The drug was believed to be linked with most cases of breast cancer.
The decline was the largest since 1990, said researchers in a study published by the Los Angeles Times on Friday.
The study found that 14,000 fewer women were diagnosed with breast cancer in 2003 than in 2002. More than 200,000 cases of breast cancer are diagnosed each year.
Though the study doesn't prove a causal link between the drop in hormone usage and the slide in breast cancer rates, it is the only plausible explanation, said co-author Dr. Rowan Chlebowski of the Los Angeles Biomedical Research Institute at the Medical Center of the University of California in Los Angeles.
There was a 1 percent drop in mammograms in 2003, which might mean fewer diagnoses but would not account for the large decline in cancer rates, he said.

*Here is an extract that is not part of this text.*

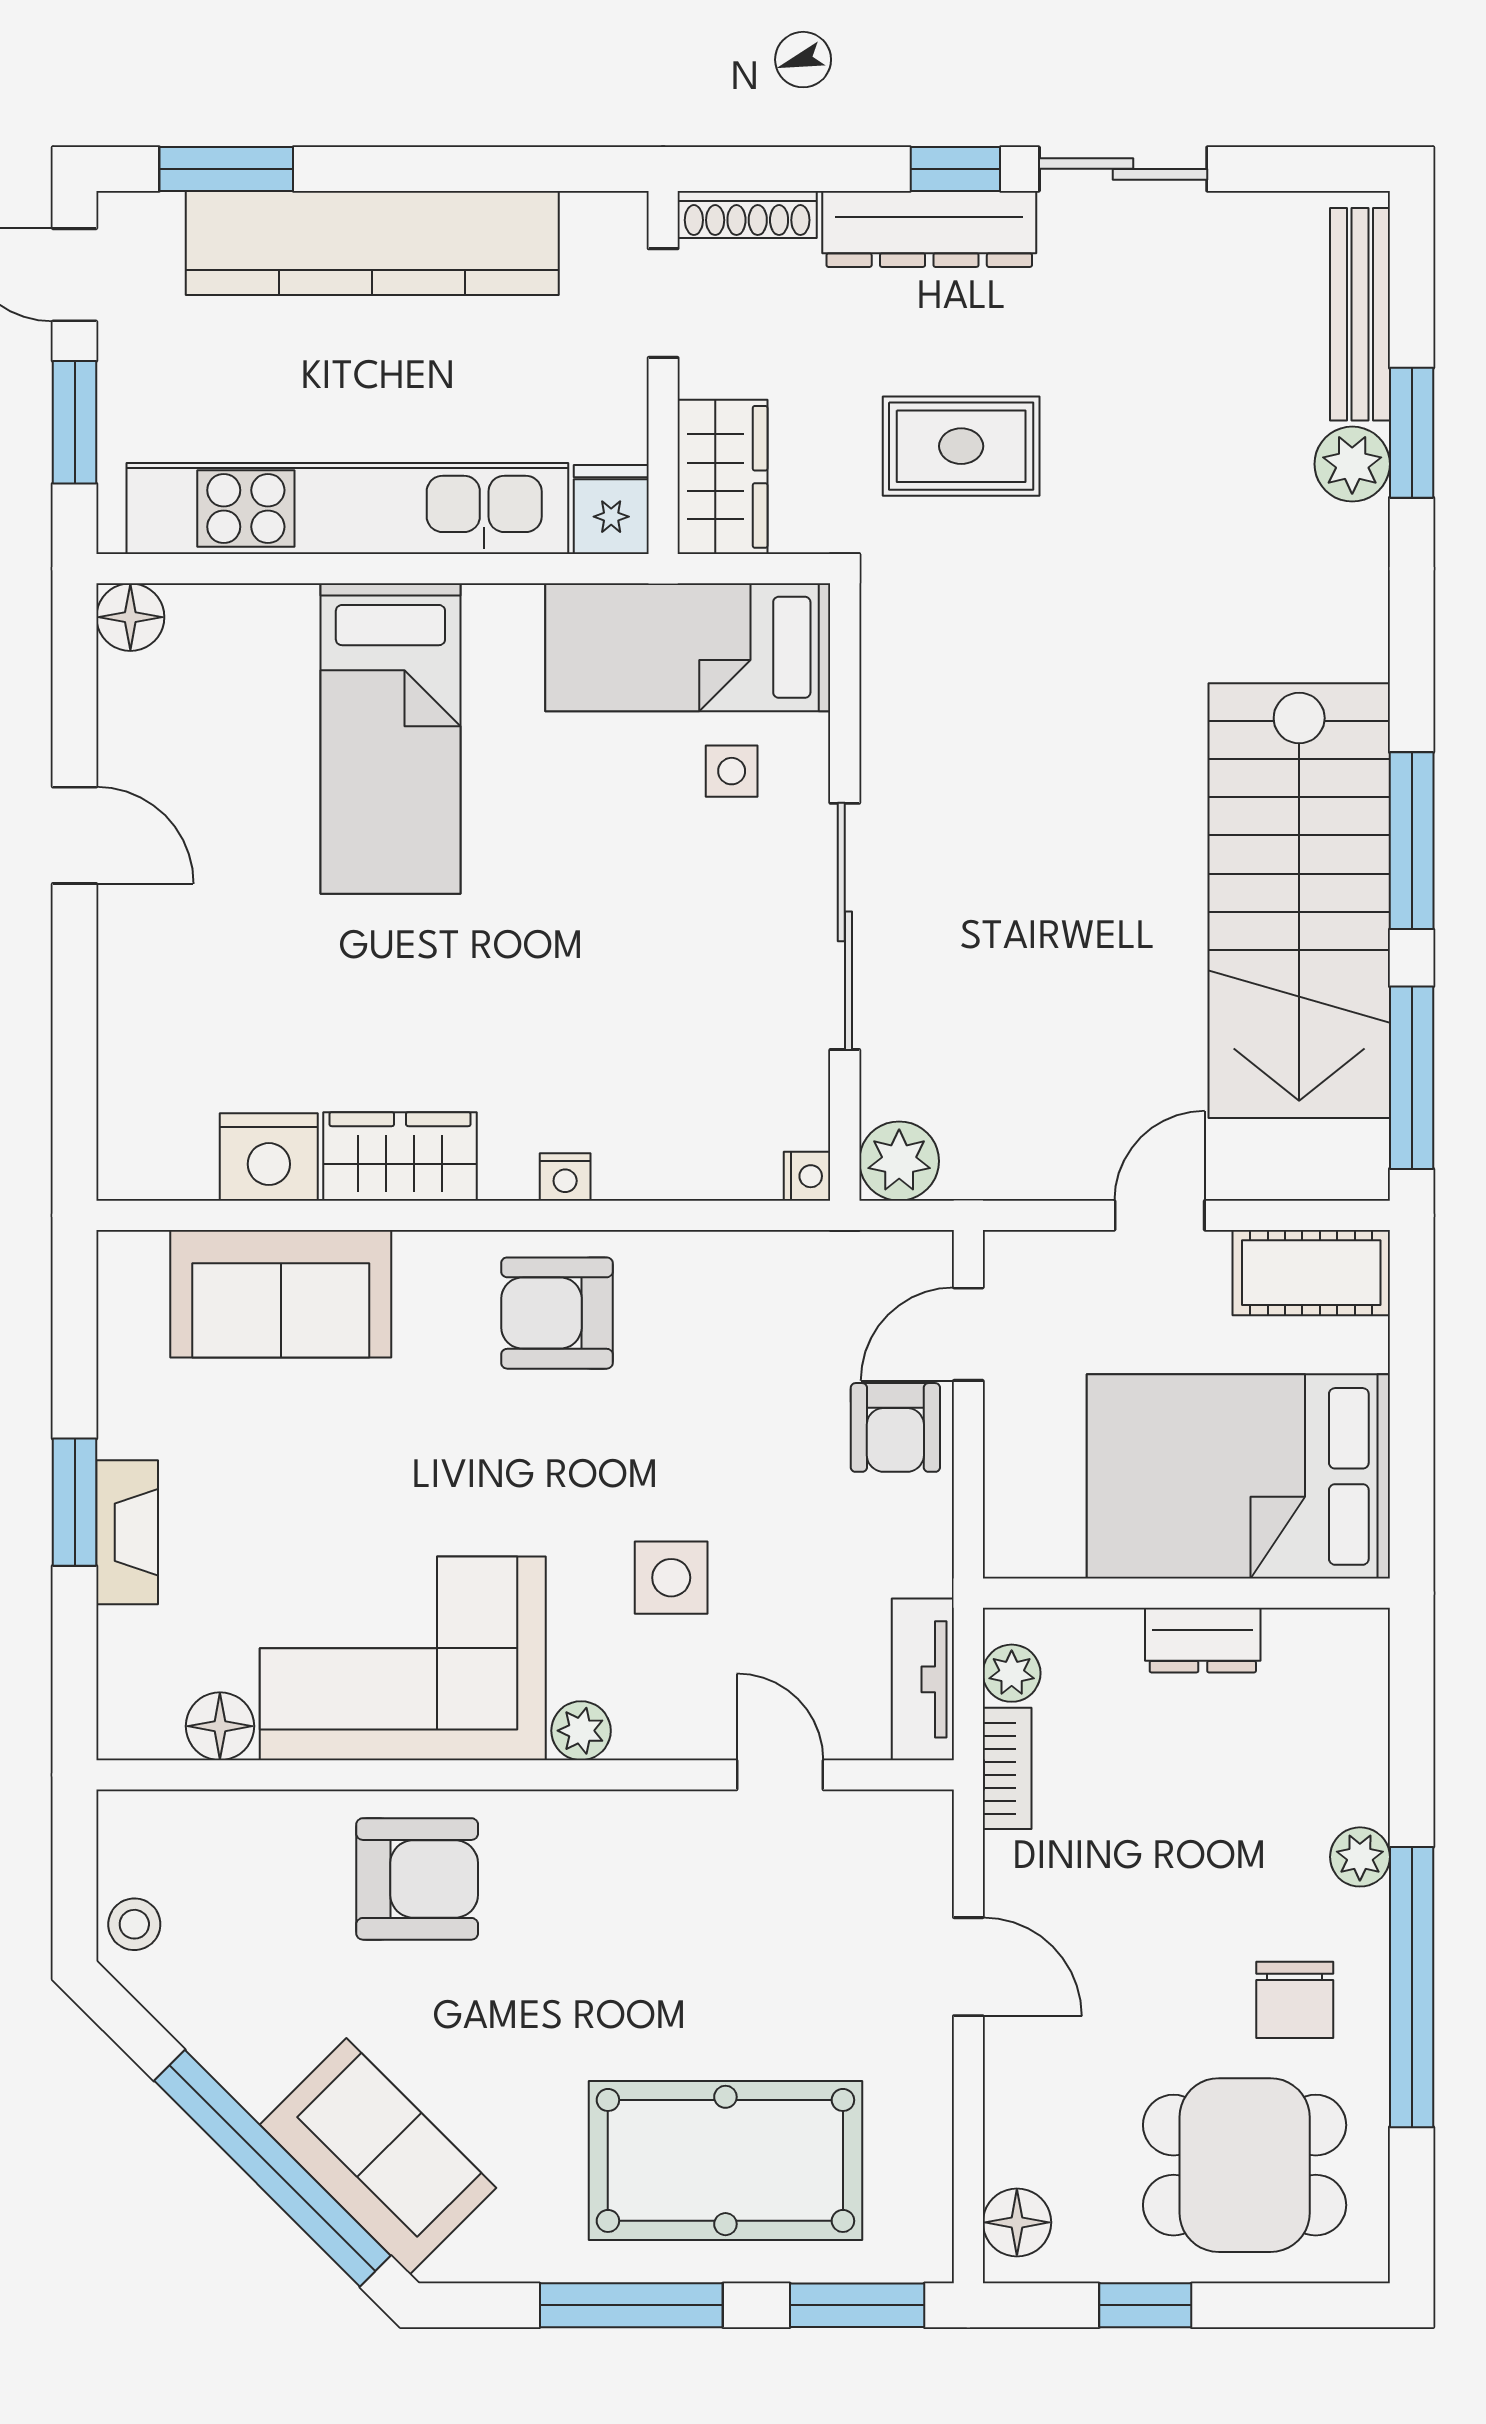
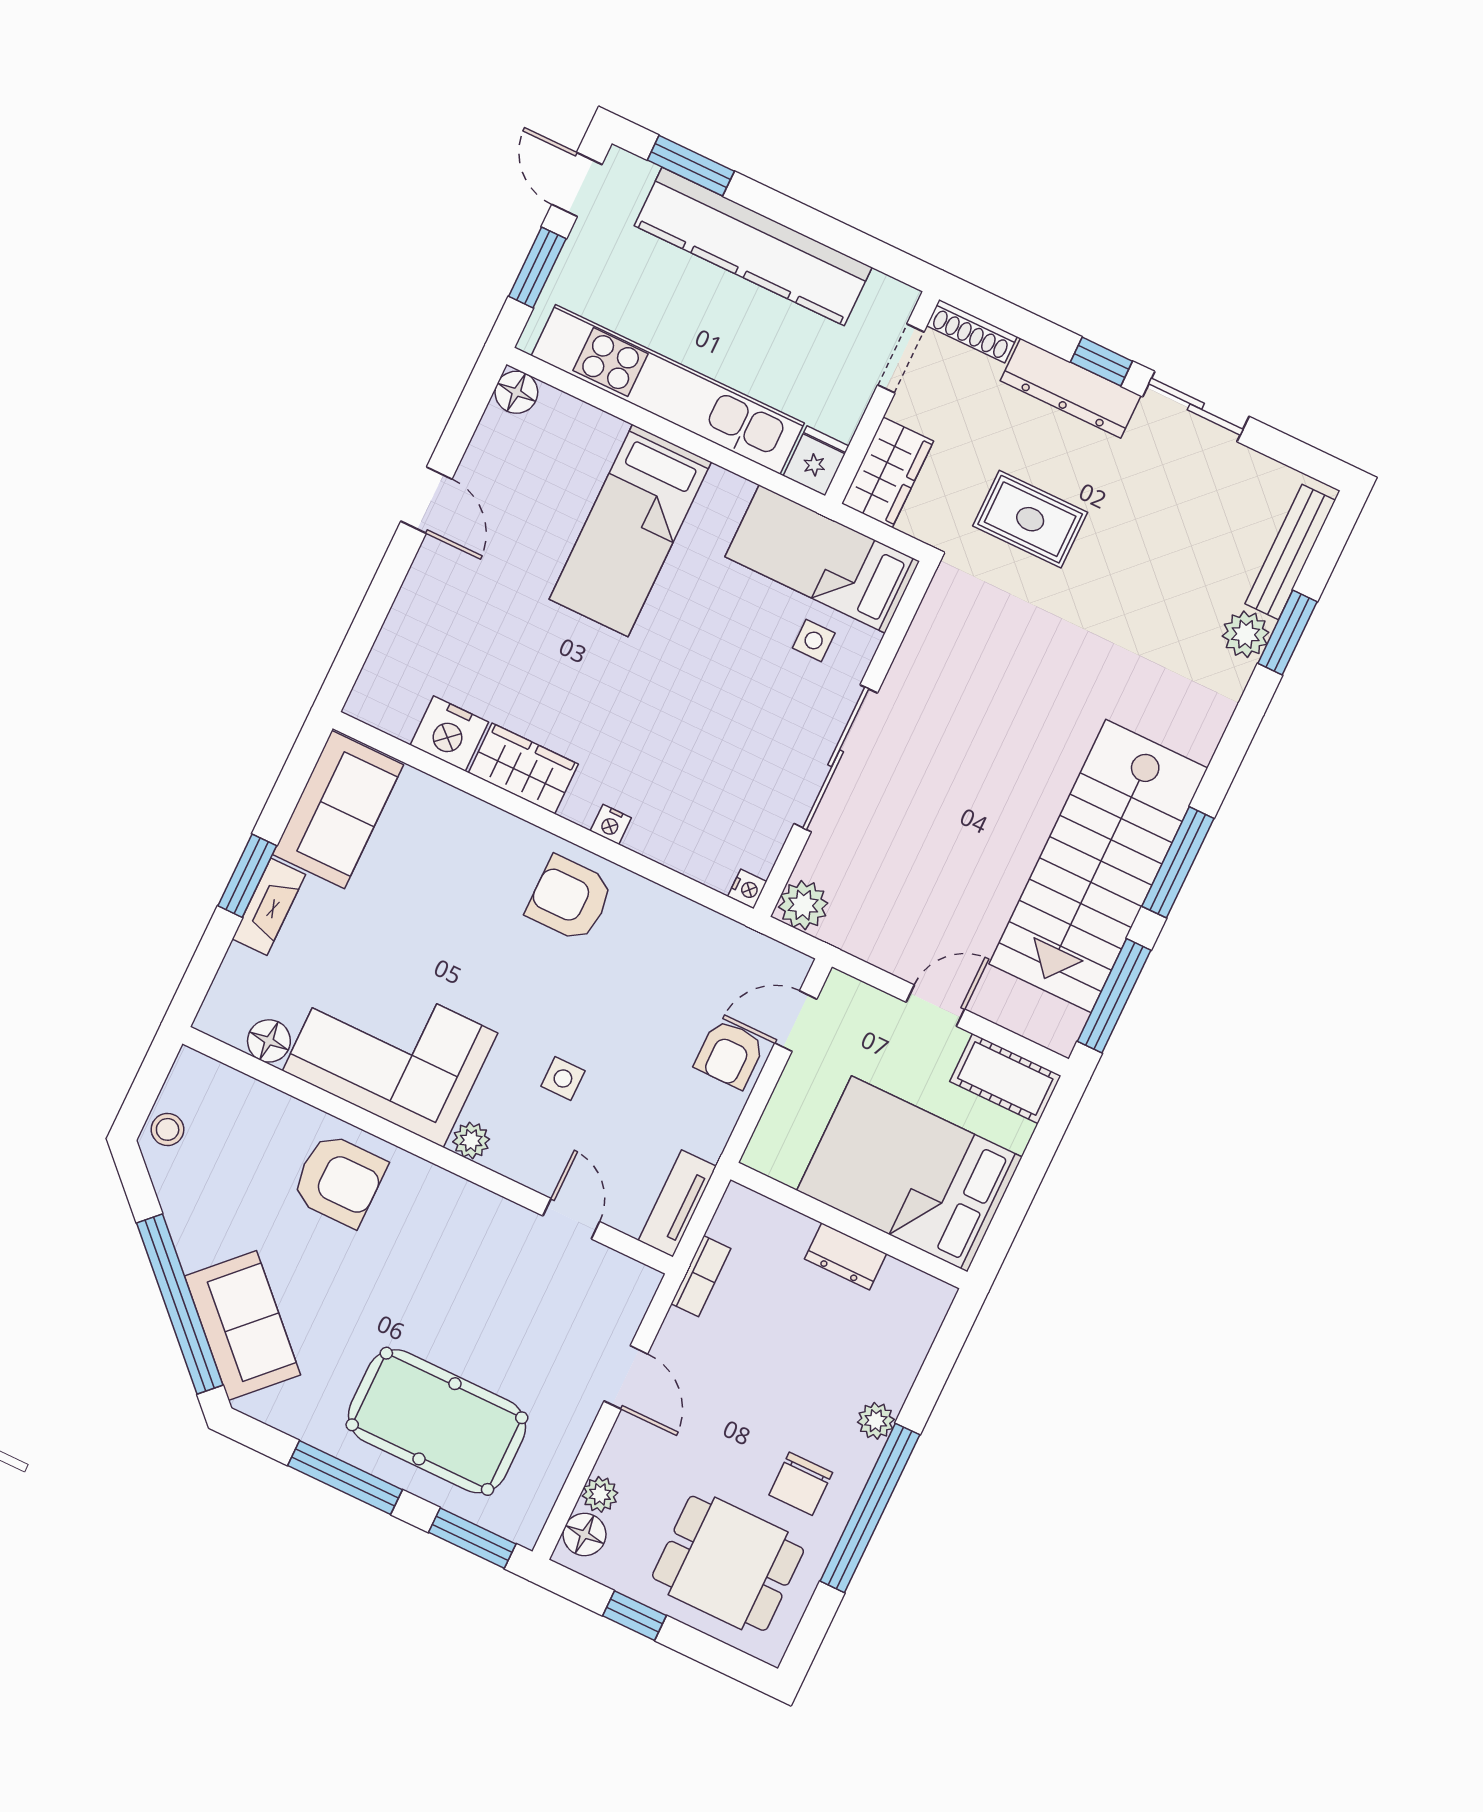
sofa: (281, 1294) -> (338, 810), moved, turned -90
side table: (671, 1578) -> (563, 1078), width x0.73, depth x0.73
plant: (1012, 1673) -> (600, 1494), moved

"To have this kind of drop in cancer rates you need something very big to explain it," he said." After years of trying to defeat breast cancer by reducing it once it has occurred, it was a revelation to think that maybe there's an opportunity to decrease the risk of getting cancer to begin with," Chlebowski said.
The results are in line with a recent study that found the incidence of breast cancer among patients in Kaiser Permanente's Northern California region fell 10 percent from 2001 to 2003 while use of hormone replacement therapy dropped 68.
Taken together, the studies provide "strong supporting evidence " of the link between hormone therapy and breast cancer, said Lisa J. Herrinton, a Kaiser Permanente epidemiologist and co-author of the earlier study.
Prescriptions for the hormones estrogen and progestin fell by almost half after government researchers concluded in mid-2002 that hormone replacement therapy increased the risk of breast cancer in post-menopausal women.
Though researchers hailed the news, some cautioned that it was still too early to tell whether the downward trend would continue.
Julia Smith of the New York University Cancer Institute, who was not involved in the research, said undetectable tumors could still be present only to surface in the future.
"We may have slowed their growth trajectory so that if we don't see them this year, we may see them next year or in subsequent years," she said. "We have to reserve judgment."